Almost 900 pronouns might be stripped subsequent month from the “law of the land” in Contra Costa County.
The Board of Supervisors on Tuesday unanimously authorised a plan to modernize the county’s ordinance code — a set of legal guidelines that governs areas comparable to well being and public security, administration and land use — by eliminating gendered pronouns.
“I think this brings us up to date well into the 21st century — this was long overdue,” Supervisor John Gioia stated Tuesday. “Words mean something, and so it is important to make this change to be, as others said, inclusive.”
With an purpose to higher replicate the neighborhood’s range and make clear authorized definitions inside the county’s insurance policies, the board voted to take away such pronouns and substitute them with gender-neutral pronouns or references to particular titles, positions and roles.
The simplest edits will substitute “he” with both “they” or a non-gendered description — comparable to “department head” or “listening to officer” — that focuses on the function the code is referencing.
The change takes impact Jan. 2.
Tim Ewell, Chief Assistant County Administrator, stated a three-person crew began growing a plan in Might to search out and repair gendered pronouns within the county’s 1,300-page ordinance code. There have been 841 complete “hits.”
Even guidelines about nondiscrimination said that no particular person needs to be promoted or discriminated towards due to “his” race, colour, origin, intercourse, age or handicap, amongst different issues.
“So obviously, this doesn’t work,” Ewell advised county leaders Tuesday. “If you think about it, that’s (a gendered pronoun) about every page and a half, which means it’s pretty well embedded into the county code. It’s the local law of the land.”
Ewell stated the county’s Fairness Committee is slated to handle lingering discrepancies in department-level insurance policies and procedures all through 2025.
Contra Costa County isn’t the primary native authorities to modernize the utilization of pronouns of their legal guidelines.
Berkeley revised its Municipal Code to incorporate gender-neutral pronouns in 2019 shortly after the California Legislature in 2018 adopted a decision that encourages state businesses and the Legislature to make use of gender-neutral pronouns when drafting insurance policies, laws and different steerage.
Within the fall of 2021, Santa Clara County — the primary county within the nation to ascertain an Workplace of LGBTQ Affairs — adopted a coverage requiring gender-inclusive language in all new county ordinances, resolutions and proclamations of the Board of Supervisors to the extent permitted by legislation.
Voters in each Oakland and San Jose authorised poll measures in Nov. 2022 that up to date their respective metropolis charters to make use of gender-neutral language.

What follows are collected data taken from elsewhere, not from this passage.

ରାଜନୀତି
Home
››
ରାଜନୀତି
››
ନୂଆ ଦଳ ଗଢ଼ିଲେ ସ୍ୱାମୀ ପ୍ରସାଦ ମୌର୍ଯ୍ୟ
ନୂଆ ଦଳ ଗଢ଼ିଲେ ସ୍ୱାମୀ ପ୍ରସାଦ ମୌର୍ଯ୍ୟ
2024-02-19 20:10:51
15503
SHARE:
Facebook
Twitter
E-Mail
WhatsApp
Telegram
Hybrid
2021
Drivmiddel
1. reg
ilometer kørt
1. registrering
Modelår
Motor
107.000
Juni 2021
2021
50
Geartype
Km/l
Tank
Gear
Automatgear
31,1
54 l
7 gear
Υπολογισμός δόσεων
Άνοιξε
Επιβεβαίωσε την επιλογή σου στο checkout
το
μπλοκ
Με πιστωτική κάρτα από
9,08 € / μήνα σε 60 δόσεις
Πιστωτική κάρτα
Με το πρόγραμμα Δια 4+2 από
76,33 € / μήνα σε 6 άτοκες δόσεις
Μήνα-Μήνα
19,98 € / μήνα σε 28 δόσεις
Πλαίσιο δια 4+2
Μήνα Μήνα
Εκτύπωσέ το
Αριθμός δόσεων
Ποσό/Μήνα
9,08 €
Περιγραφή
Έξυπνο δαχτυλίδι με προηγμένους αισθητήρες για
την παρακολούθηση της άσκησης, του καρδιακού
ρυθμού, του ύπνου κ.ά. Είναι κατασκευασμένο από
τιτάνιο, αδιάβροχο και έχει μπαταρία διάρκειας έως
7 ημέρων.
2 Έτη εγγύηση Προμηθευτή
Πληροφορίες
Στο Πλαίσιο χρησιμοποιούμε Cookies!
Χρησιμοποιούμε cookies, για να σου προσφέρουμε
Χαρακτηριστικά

And 50 years in the past, the California Structure was amended to exchange masculine gender phrases, comparable to man, with gender-neutral phrases, comparable to particular person — a proposition that handed by fewer than 45,000 votes.
Supervisor Diane Burgis applauded the edits authorised in Tuesday’s ordinance, which she hopes will show considerate and inclusive to future generations of residents.
“What we’re doing is not trying to exclude or put into context something that we don’t mean,” Burgis stated Tuesday. “Some people will make a bigger deal about this, but I think it’s consistent with what we’ve been doing, as far as trying to be inclusive and not exclusive.”
Contra Costa County’s ordinance code was first codified 64 years in the past and re-codified in 1973. Apart from incremental adjustments as wanted, some areas of the code have remained with out evaluation for a number of a long time. That features the county’s information for the right way to interpret the literal grammar and definitions of the particular phrases inside the code.
In 1991, earlier board members agreed to make clear that inside Contra Costa County’s legal guidelines, “the feminine gender includes the masculine and neutral genders, and the masculine gender includes the feminine and neutral genders.”
From a authorized perspective, that basically meant that any reference to “his,” hers” or “theirs” within the ordinance code was categorised the identical and technically interchangeable.
“But we also know that words matter,” Ewell stated Tuesday. “That’s why we’re coming back today and recommending to go through the county ordinance code to remove those gendered pronouns altogether.”
Gioia stated the edited, non-gendered ordinance code is anchored in fairness, emphasizing that the earlier authorized wording change concerning pronouns in 1991 wasn’t sufficient.